*** Supplied text ***
So we turned it into that story and then fragmented events seemed to go off in another direction and we were lost. It's very difficult, for example, to report on Egypt. Now, what I would do if I was doing Egypt properly is I would go back and do the history of Egypt from [Gamal Abdel] Nasser onwards to show, for example ... how there has been an authoritarian strain within Egyptian society – there is a lot of other things in Egypt – [and] just by telling them that, you would change how they would see the fact that the military is returning to power. It would make more sense. That's all I'm trying to do.

YS: Do you think there is a shortcoming using such a selective form of information. It's the BBC clips, so isn't it filtered by that mentality, that paradigm?

AC: I'm very aware of that and when I'm using BBC archives I use it in two different ways. One, is literally I go and use shots. If someone has gone and shot in 1975 aerial shots of Chicago, they're there. I can use them in all sorts of different ways and I'm being selective and it's not really propaganda from 1975, it's just shots from 1975.

On the other hand, I can use a report about Syria, for example, from 1957 and say to people: “Look, this is the way they did it then, we can learn from that.”

That's what I have. What is the alternative? Radical communist filmmaking from 1957 [smiles]? Probably it didn't exist, and if it did it would be very dull and actually even narrower from the BBC. You live from what you have, and you use it either literally to illustrate something – in which the context is removed – or you are aware of it and you say this is how it was reported, which again is important because you are saying: “Be aware of how things are now reported.” The way the Lebanon is reported now, it's as selective as it would be in 1957.

I'm often accused of being a propagandist, in the sense that I chose a selection to put forward an argument – the facts are true, but then I put forward an argument. Well yes, I am a propagandist but I make it absolutely obvious that that's what I'm doing.
*** End of Supplied text ***
Explore the material:
a) In the interview, from what year is the report about Syria that the speaker says he can use?
b) Return, word for word, the part of the interview that opens with the words containing "So we turned" and closes with "trying to do.".
The items that come after the interview are independent material.
*** Data listing ***
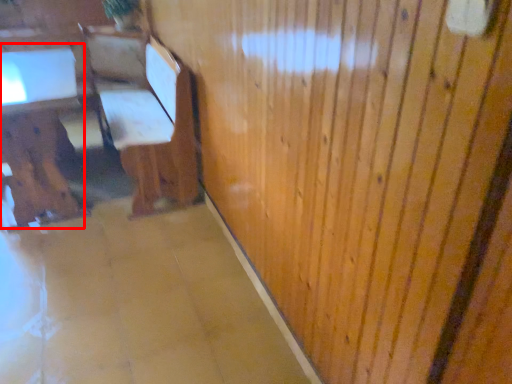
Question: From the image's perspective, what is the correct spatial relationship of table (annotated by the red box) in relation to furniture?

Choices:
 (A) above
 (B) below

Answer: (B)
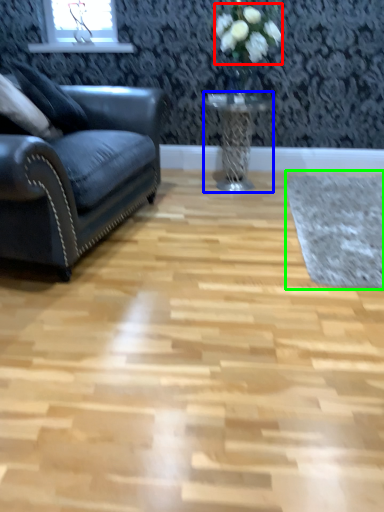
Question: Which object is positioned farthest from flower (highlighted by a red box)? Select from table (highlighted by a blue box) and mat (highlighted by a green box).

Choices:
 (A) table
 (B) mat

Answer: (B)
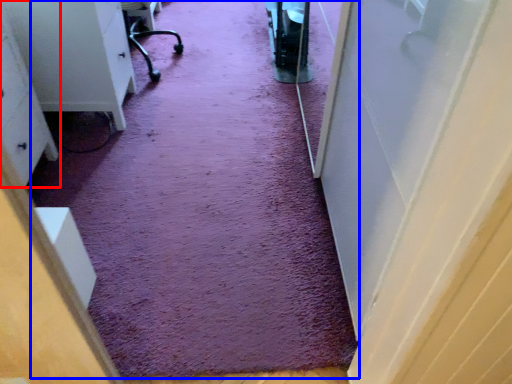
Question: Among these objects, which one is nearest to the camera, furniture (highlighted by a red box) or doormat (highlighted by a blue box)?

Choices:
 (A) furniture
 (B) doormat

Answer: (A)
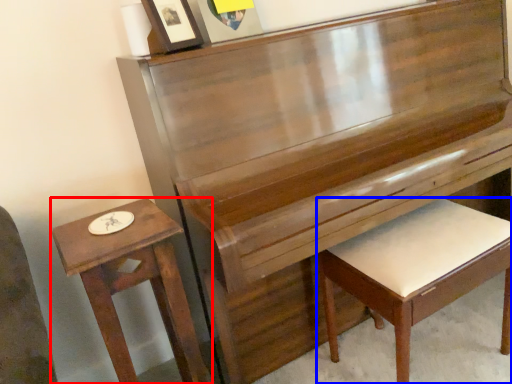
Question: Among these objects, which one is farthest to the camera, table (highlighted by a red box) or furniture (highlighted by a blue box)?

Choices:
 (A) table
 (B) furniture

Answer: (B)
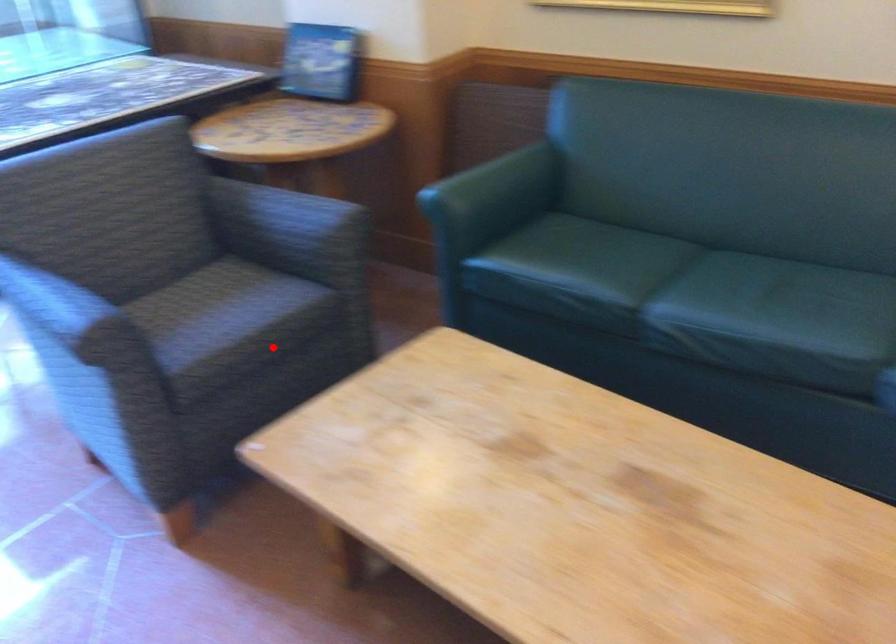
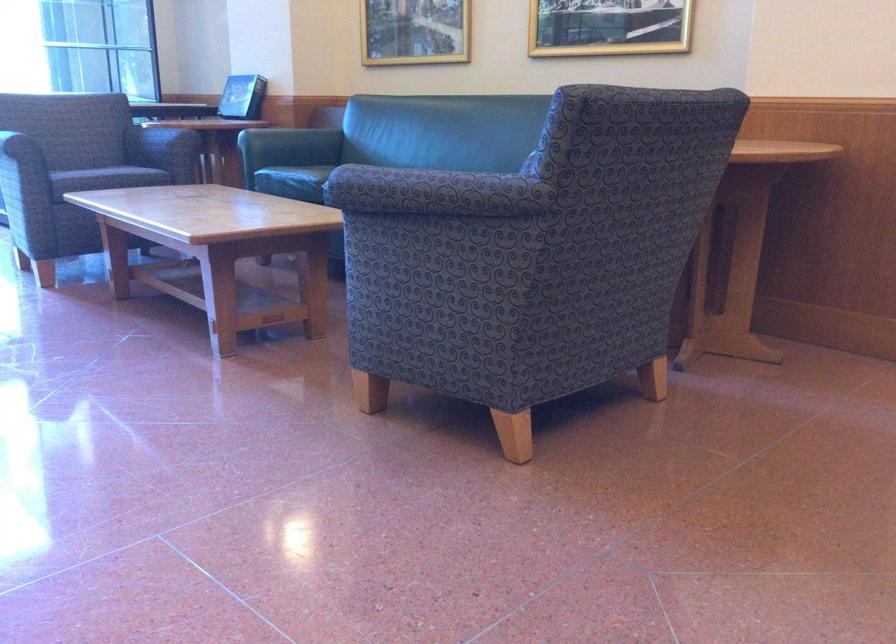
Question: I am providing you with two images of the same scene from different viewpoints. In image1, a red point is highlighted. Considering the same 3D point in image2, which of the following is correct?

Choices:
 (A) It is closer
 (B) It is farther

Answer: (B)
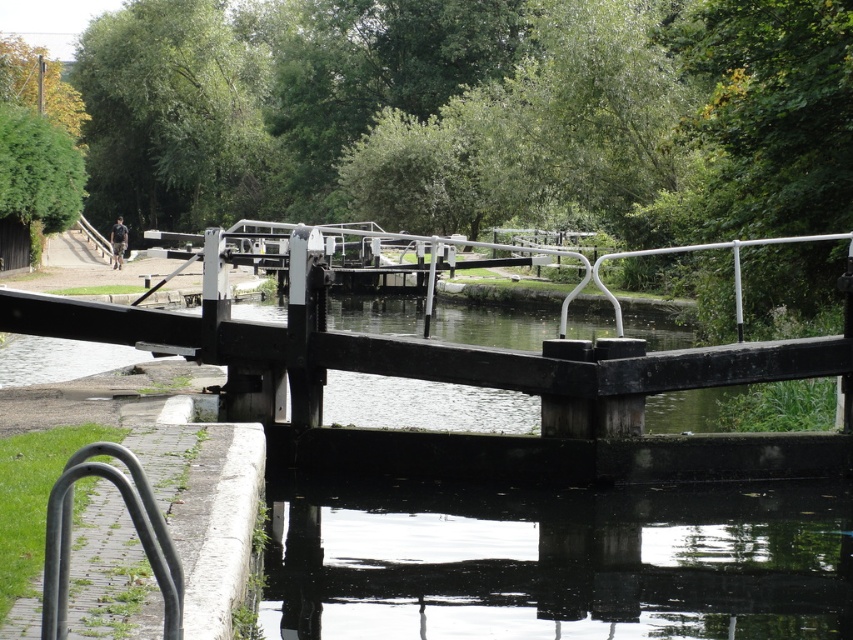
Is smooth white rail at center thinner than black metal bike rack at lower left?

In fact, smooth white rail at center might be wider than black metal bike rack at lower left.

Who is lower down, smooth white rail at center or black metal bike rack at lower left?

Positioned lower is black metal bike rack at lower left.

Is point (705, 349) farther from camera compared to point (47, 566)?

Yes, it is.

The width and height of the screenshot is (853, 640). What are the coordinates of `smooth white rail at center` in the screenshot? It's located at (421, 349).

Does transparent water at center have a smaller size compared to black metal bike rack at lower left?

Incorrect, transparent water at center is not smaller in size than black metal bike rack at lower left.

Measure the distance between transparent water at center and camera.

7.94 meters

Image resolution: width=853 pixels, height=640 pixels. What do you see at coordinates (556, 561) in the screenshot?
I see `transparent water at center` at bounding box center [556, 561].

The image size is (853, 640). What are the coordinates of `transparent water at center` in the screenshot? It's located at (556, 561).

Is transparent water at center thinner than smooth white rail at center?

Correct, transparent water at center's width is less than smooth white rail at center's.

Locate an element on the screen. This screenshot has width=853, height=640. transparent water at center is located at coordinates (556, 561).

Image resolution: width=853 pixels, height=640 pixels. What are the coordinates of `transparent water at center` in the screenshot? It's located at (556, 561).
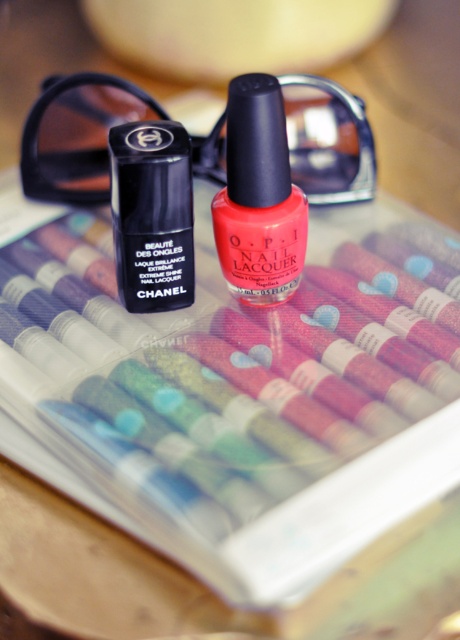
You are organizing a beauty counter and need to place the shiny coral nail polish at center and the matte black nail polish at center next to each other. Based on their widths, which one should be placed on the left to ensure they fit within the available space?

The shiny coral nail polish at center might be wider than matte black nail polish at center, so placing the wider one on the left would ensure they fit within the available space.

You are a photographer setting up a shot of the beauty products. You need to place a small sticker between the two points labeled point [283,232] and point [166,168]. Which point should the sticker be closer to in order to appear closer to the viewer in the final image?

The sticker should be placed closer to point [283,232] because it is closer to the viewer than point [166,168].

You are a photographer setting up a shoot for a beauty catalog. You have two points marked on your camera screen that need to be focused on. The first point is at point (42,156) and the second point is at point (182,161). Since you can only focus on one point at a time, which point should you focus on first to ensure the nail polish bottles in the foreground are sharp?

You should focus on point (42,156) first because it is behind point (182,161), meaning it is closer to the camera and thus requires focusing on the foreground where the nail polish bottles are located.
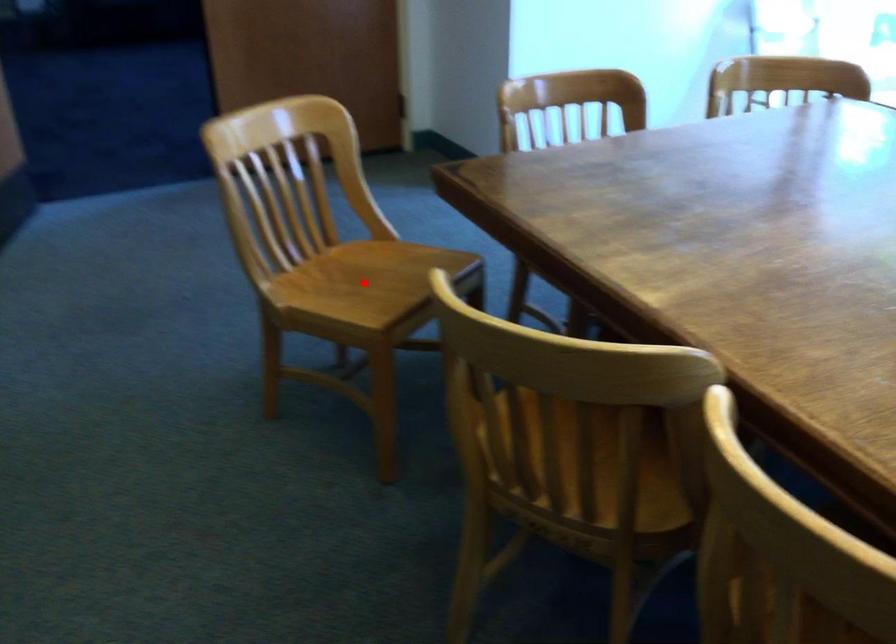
*** End of Data listing ***
Answers for the exercise:
a) 1957.

b)
So we turned it into that story and then fragmented events seemed to go off in another direction and we were lost. It's very difficult, for example, to report on Egypt. Now, what I would do if I was doing Egypt properly is I would go back and do the history of Egypt from [Gamal Abdel] Nasser onwards to show, for example ... how there has been an authoritarian strain within Egyptian society – there is a lot of other things in Egypt – [and] just by telling them that, you would change how they would see the fact that the military is returning to power. It would make more sense. That's all I'm trying to do.